Throughout Bubble, there are references to "units" of capacity. A "unit" is a weighted measure of different scarce resources that Bubble's systems use; it includes factors like server CPU time, database CPU time, other backend systems, and more. The exact formula for a "unit" will change over time as Bubble adds, removes or improves backend systems; one of Bubble's goals is to improve the amount of user-facing performance that a unit of capacity delivers.
On certain Bubble pricing tiers (namely Hobby and Personal), the app will have "Basic" server capacity, which means it's sharing the same computing resources with all other Bubble apps of these tiers. When an app is upgraded to the "Professional" and "Production" tiers, the app gets dedicated or "reserved" units of capacity which are reserved for that app. When capacity is exceeded, the app is rate-limited; again in non-technical terms, it means the app won't be able to do as much "stuff" in a given period of time, and users' requests on the app will effectively be slowed down. Thus, having more capacity generally means that the app can do more "stuff" if a lot of "stuff" is going on.
There's a slight twist to this. Capacity can be compared to how many checkout lines there are at a grocery store. If the store adds more lines, it can handle more customers checking out at the same time. But, if a customer comes along with a cart of hundreds of items, that customer will still take up a whole checkout line for a while; also, having more checkout lines doesn't mean that resource-intensive customer will finish faster.
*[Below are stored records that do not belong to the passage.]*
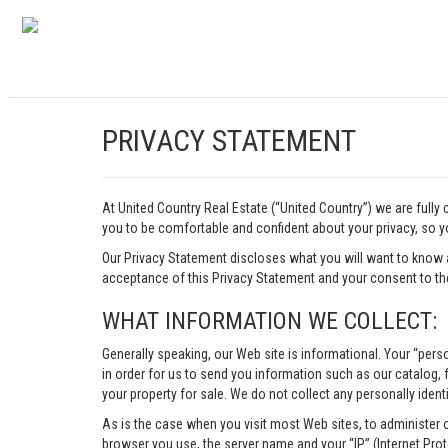
PRIVACY STATEMENT
At United Country Real Estate (“United Country”) we are fully
you to be comfortable and confident about your privacy, so yo
Our Privacy Statement discloses what you will want to know 
acceptance of this Privacy Statement and your consent to the
WHAT INFORMATION WE COLLECT:
Generally speaking, our Web site is informational. Your “pers
in order for us to send you information such as our catalog, fr
your property for sale. We do not collect any personally identi
As is the case when you visit most Web sites, to administer 
browser you use, the server name and your “IP” (Internet Pro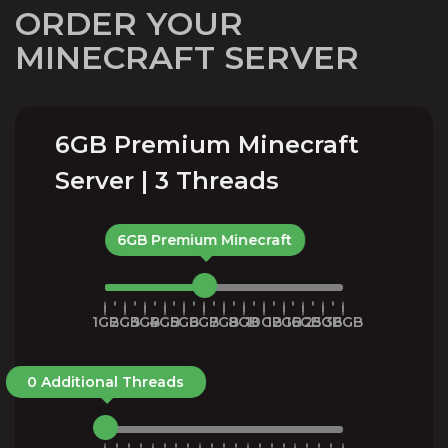
ORDER YOUR
MINECRAFT SERVER
6GB Premium Minecraft
Server | 3 Threads
6GB Premium Minecraft
1GB
2GB
3GB
4GB
5GB
6GB
7GB
8GB
10GB
12GB
16GB
25GB
36GB
0 Additional Threads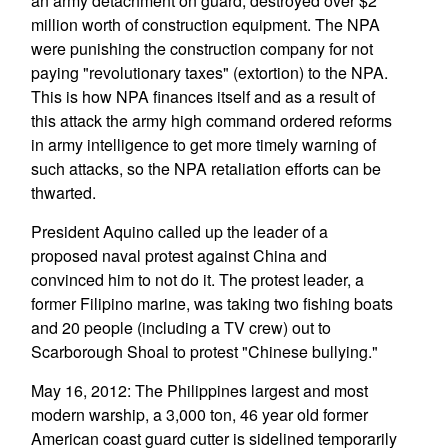
an army detachment on guard, destroyed over $2
million worth of construction equipment. The NPA
were punishing the construction company for not
paying "revolutionary taxes" (extortion) to the NPA.
This is how NPA finances itself and as a result of
this attack the army high command ordered reforms
in army intelligence to get more timely warning of
such attacks, so the NPA retaliation efforts can be
thwarted.
President Aquino called up the leader of a
proposed naval protest against China and
convinced him to not do it. The protest leader, a
former Filipino marine, was taking two fishing boats
and 20 people (including a TV crew) out to
Scarborough Shoal to protest "Chinese bullying."
May 16, 2012: The Philippines largest and most
modern warship, a 3,000 ton, 46 year old former
American coast guard cutter is sidelined temporarily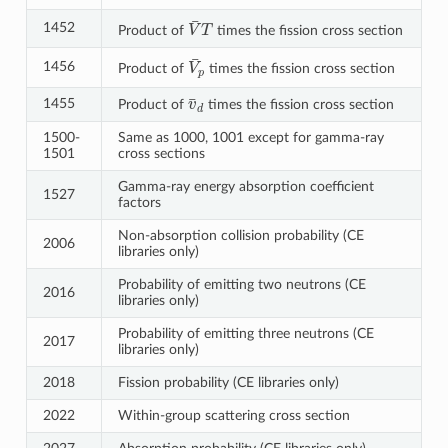
V
¯
T
1452
Product of
times the fission cross section
V
¯
p
1456
Product of
times the fission cross section
v
¯
d
1455
Product of
times the fission cross section
1500-
Same as 1000, 1001 except for gamma-ray
1501
cross sections
Gamma-ray energy absorption coefficient
1527
factors
Non-absorption collision probability (CE
2006
libraries only)
Probability of emitting two neutrons (CE
2016
libraries only)
Probability of emitting three neutrons (CE
2017
libraries only)
2018
Fission probability (CE libraries only)
2022
Within-group scattering cross section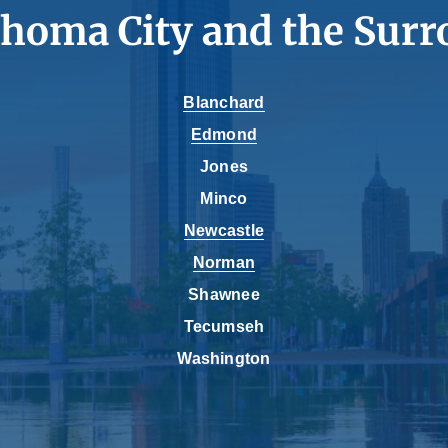
ahoma City and the Surr
Blanchard
Edmond
Jones
Minco
Newcastle
Norman
Shawnee
Tecumseh
Washington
Similarly, having more capacity won't make a very complex database query run that much faster - it's like that one customer checking out with a lot of items in their cart. (There is a caveat to this: if Bubble detects that a large query will eat up all of an app's capacity, Bubble will slow down that query to try to maintain a reasonable user experience for the rest of the app. Thus, in certain situations, adding capacity might make a large query run faster.)
Users can see how much capacity their apps are using by going to Logs on the left-side nav. The first chart shows how much time the app has hit its maximum capacity; the second chart shows how much capacity has been used by the app relative to its maximum capacity. Further down on the page is the server capacity usage details chart, which shows the breakdown of capacity used by different parts of the app. If an app is slow and is hitting capacity limits, purchasing reserved additional capacity may help.
Dedicated instances can help with performance in three primary ways:
Geography - a dedicated instance can be located geographically closer to your users, which helps with the performance of large static assets
Heavy data operations - these can be substantially faster on a dedicated instance
Stability - with dedicated instances you can test an app on the main Bubble cluster before upgrading the dedicated instance; this can be useful for ensuring an app's stability with a new version of Bubble, as well as eliminate the risk of a Bubble-wide outage
However, this is not to say that the only way to get better performance is to go with a dedicated plan - in most cases, far from it! All the tips above the "Capacity" section applies regardless of whether the app is on a dedicated instance.
At the end of the day, the above are general guidelines that are meant to provide some transparency into factors impacting performance. However, these are only guidelines; if performance is critical in a particular case for your app, try testing different approaches empirically to see what's faster!